Aug 4, 2011, 8:44:00 AM8/4/11
to manipulatr
I looked into data.table just now and added it to the list in my code
example:

library(ggplot2)
library(data.table)
theme_set(theme_bw())
datsize = c(10e4, 10e5)
noClasses = c(10, 50, 100, 200, 500, 1000, 2500, 10e3)
comb = expand.grid(datsize = datsize, noClasses = noClasses)
res = ddply(comb, .(datsize, noClasses), function(x) {
expdata = data.frame(value = runif(x\$datsize),
cat = round(runif(x\$datsize, min = 0, max = x\$noClasses)))

t1 = system.time(res1 <- with(expdata, ave(value, cat)))
t2 = system.time(res2 <- ddply(expdata, .(cat), mean))
t3 = system.time(res3 <- expdataDT[, sum(value), by = cat])
return(data.frame(tave = t1[3], tddply = t2[3], tdata.table =
t3[3]))
}, .progress = 'text')
res

ggplot(aes(x = noClasses, y = log(value), color = variable), data =
melt(res, id.vars = c("datsize","noClasses"))) + facet_wrap(~ datsize)
+ geom_line()

It is easily the fastest option:

> res
datsize noClasses tave tddply tdata.table
1 1e+05 10 0.091 0.035 0.011
2 1e+05 50 0.102 0.050 0.012
3 1e+05 100 0.105 0.065 0.012
4 1e+05 200 0.109 0.101 0.010
5 1e+05 500 0.113 0.248 0.012
6 1e+05 1000 0.123 0.438 0.012
7 1e+05 2500 0.146 0.956 0.013
8 1e+05 10000 0.251 3.525 0.020
9 1e+06 10 0.905 0.393 0.101
10 1e+06 50 1.003 0.473 0.100
11 1e+06 100 1.036 0.579 0.105
12 1e+06 200 1.052 0.826 0.106
13 1e+06 500 1.079 1.508 0.109
14 1e+06 1000 1.092 2.652 0.111
15 1e+06 2500 1.167 6.051 0.117
16 1e+06 10000 1.338 23.224 0.132

Having plyr using these kinds of packages would be awesome!

Paul
> > For more options, visit this group athttp://groups.google.com/group/manipulatr?hl=en.

### Stavros Macrakis

Aug 4, 2011, 2:52:20 PM8/4/11
On Thu, Aug 4, 2011 at 08:22, Hadley Wickham wrote:
...I have submitted a grant to google to fund "plyr2", which will take a

somewhat different approach and push off all computation to other,
faster, data stores like data.table and SQL databases.

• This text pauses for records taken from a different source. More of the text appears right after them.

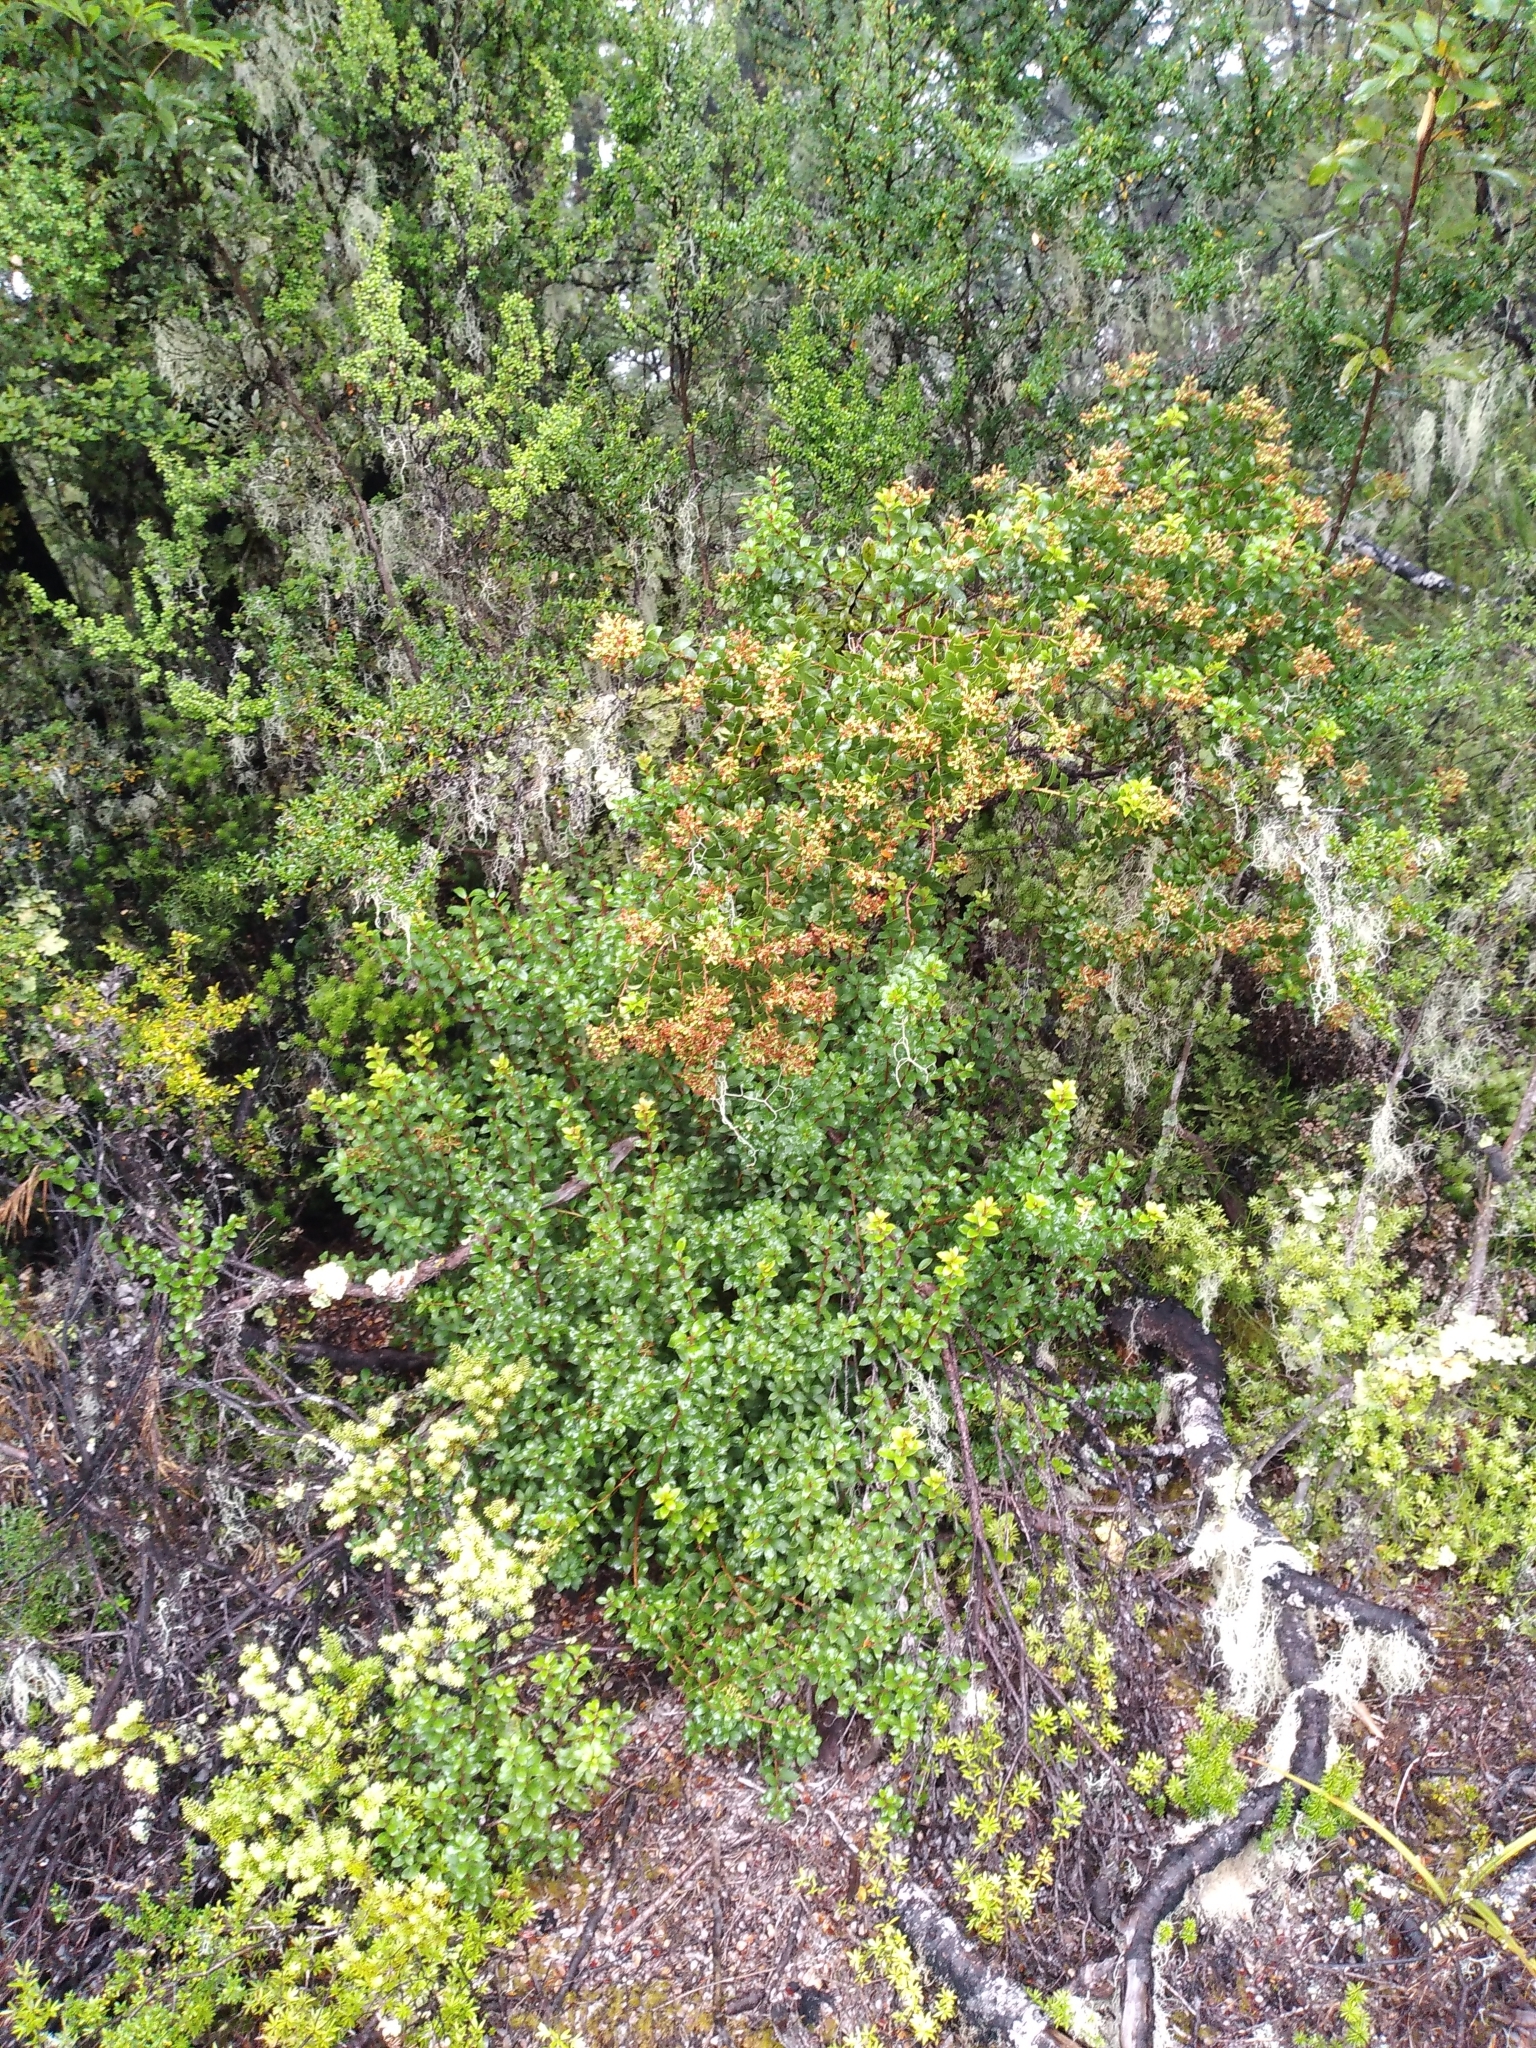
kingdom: Plantae
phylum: Tracheophyta
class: Magnoliopsida
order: Ericales
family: Ericaceae
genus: Gaultheria
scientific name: Gaultheria rupestris
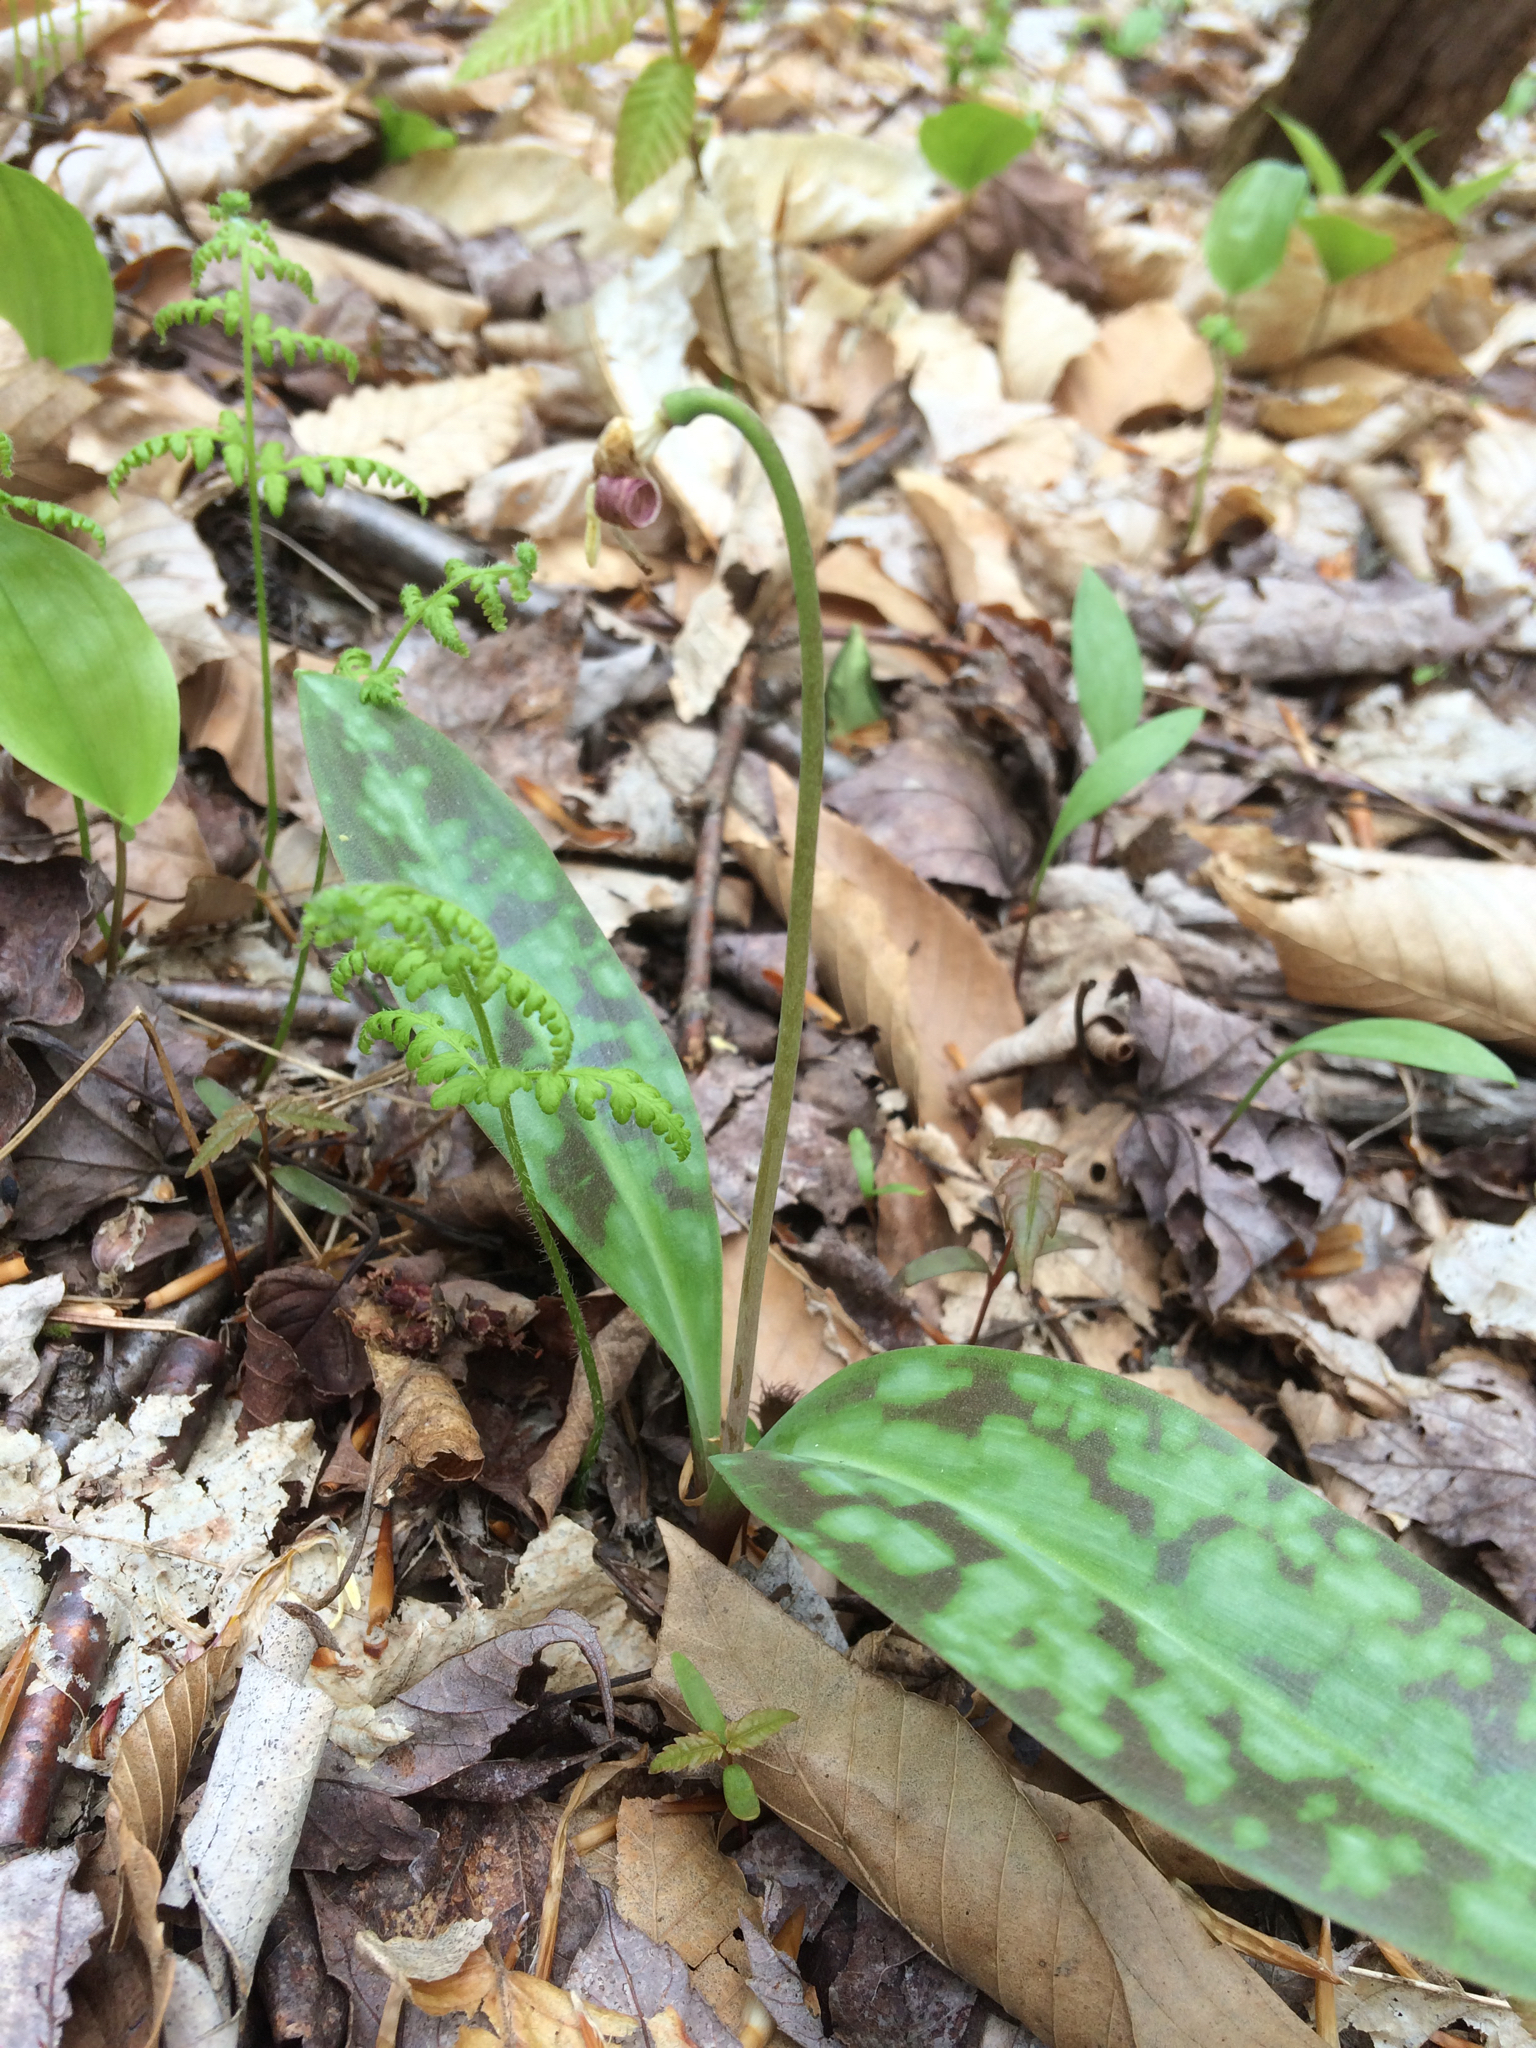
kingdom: Plantae
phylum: Tracheophyta
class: Liliopsida
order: Liliales
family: Liliaceae
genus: Erythronium
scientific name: Erythronium americanum
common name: Yellow adder's-tongue
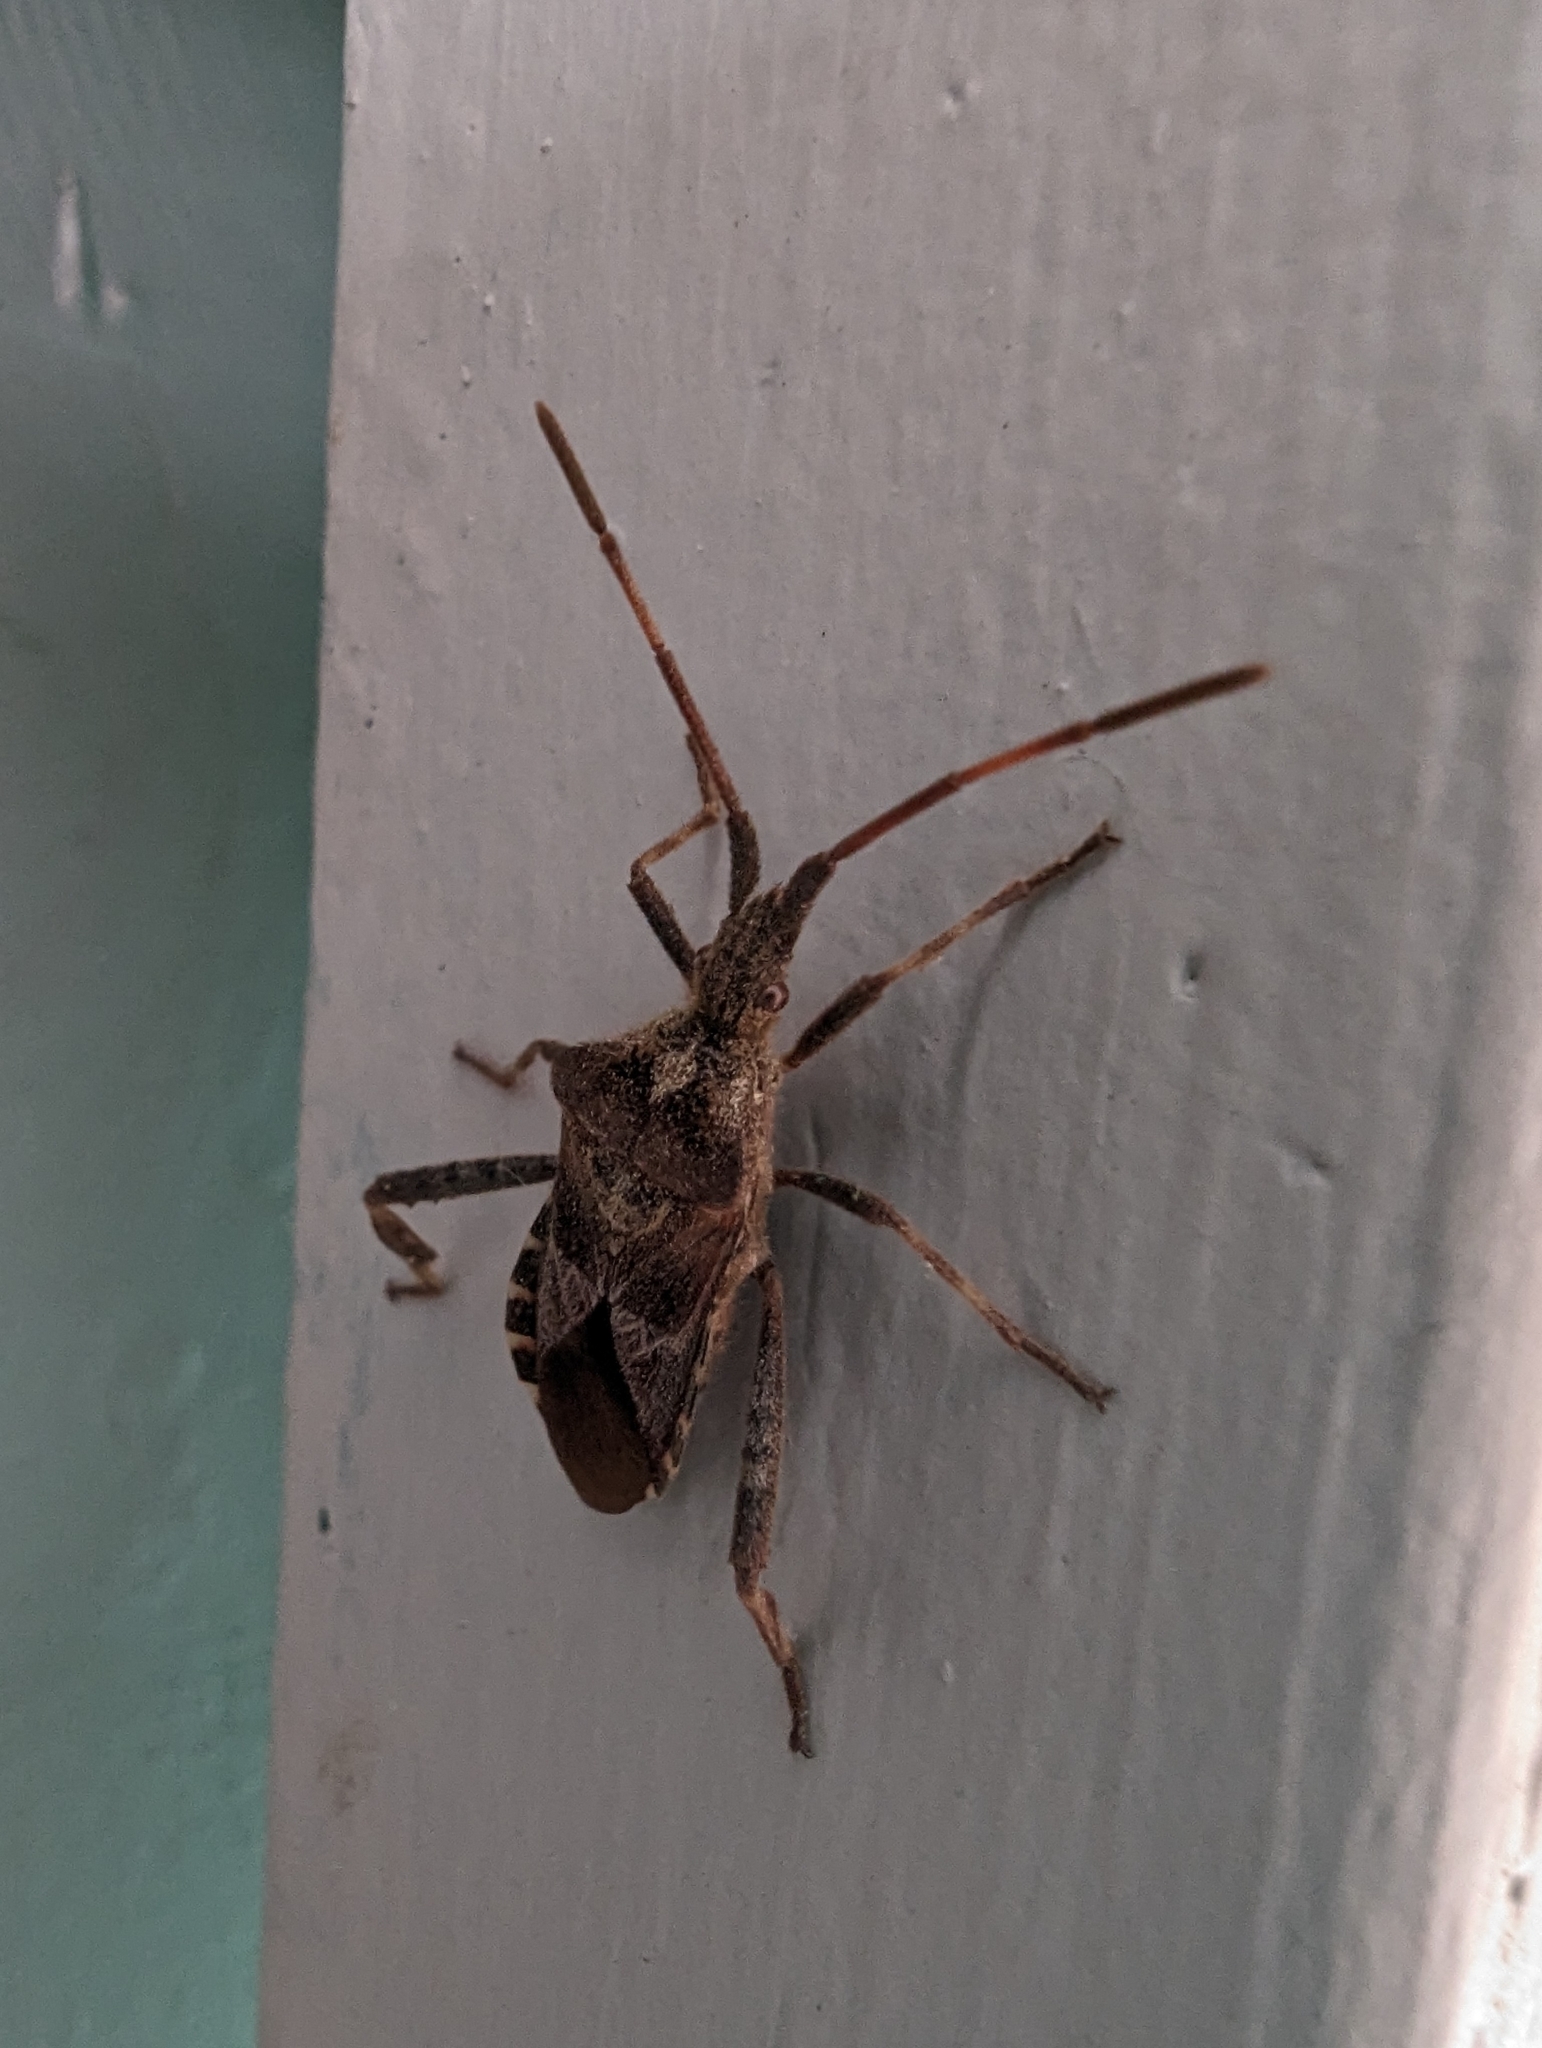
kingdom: Animalia
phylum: Arthropoda
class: Insecta
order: Hemiptera
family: Coreidae
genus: Leptoglossus
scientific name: Leptoglossus occidentalis
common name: Western conifer-seed bug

Is there anything we on the mailing list can do to support your grant application?

-s

Aug 4, 2011, 3:03:03 PM8/4/11
to Stavros Macrakis, manipulatr
>> ...I have submitted a grant to google to fund "plyr2", which will take a
>> somewhat different approach and push off all computation to other,
>> faster, data stores like data.table and SQL databases.
>
> Is there anything we on the mailing list can do to support your grant
> application?

Unless you work at google, I don't think so at the moment.